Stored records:
************

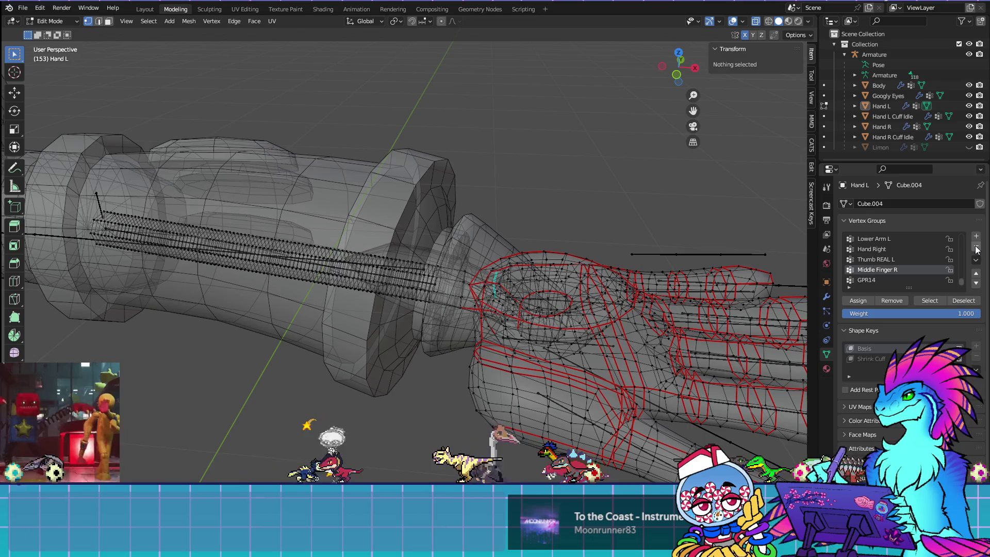
click(975, 249)
click(891, 259)
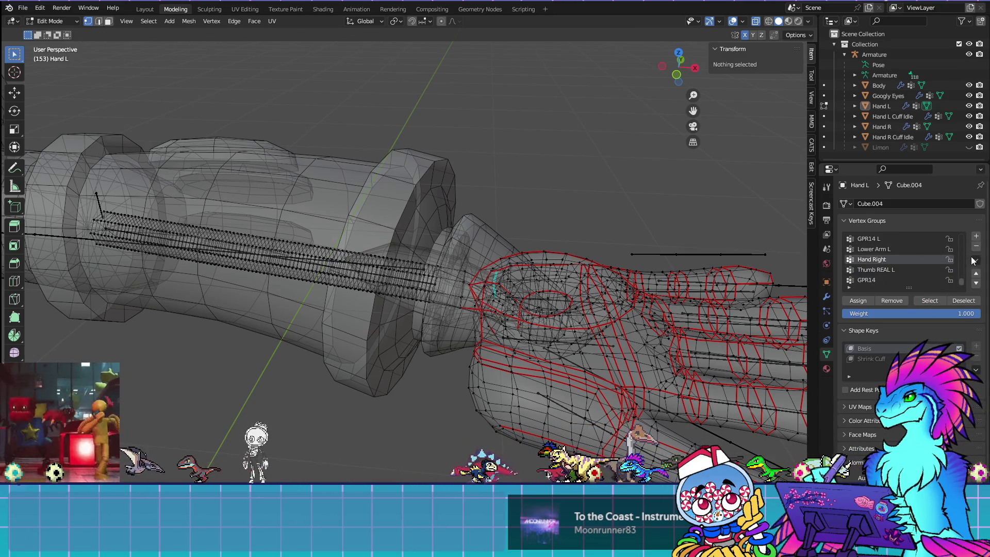
click(975, 247)
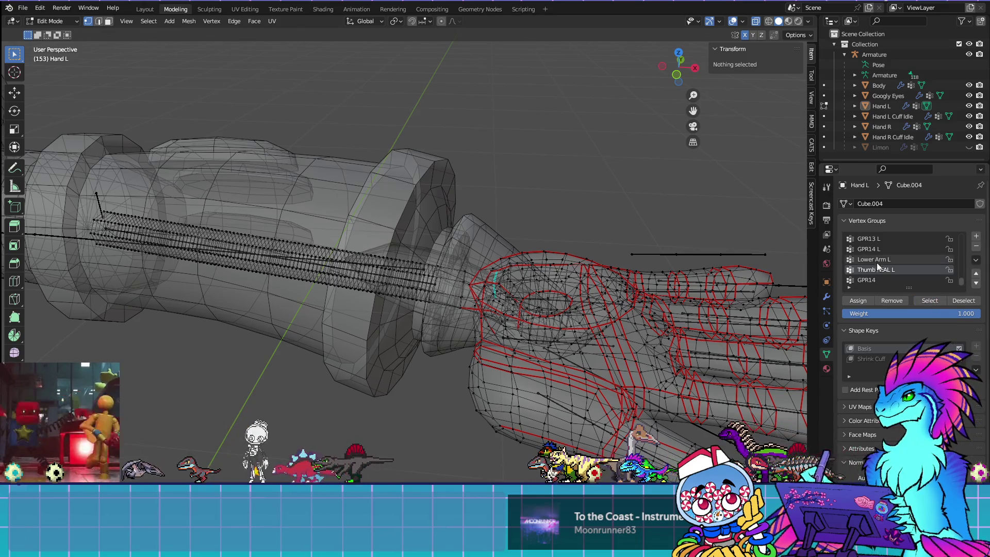
Step: Select the Lower Arm L group's vertices and orbit around the forearm
scroll(868, 262, up, 2)
scroll(867, 262, down, 1)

************

[Aim of the task]: Look through the records above and please copy every line in which the string "click" occurs.

[Solution for this task]:
click(975, 249)
click(891, 259)
click(975, 247)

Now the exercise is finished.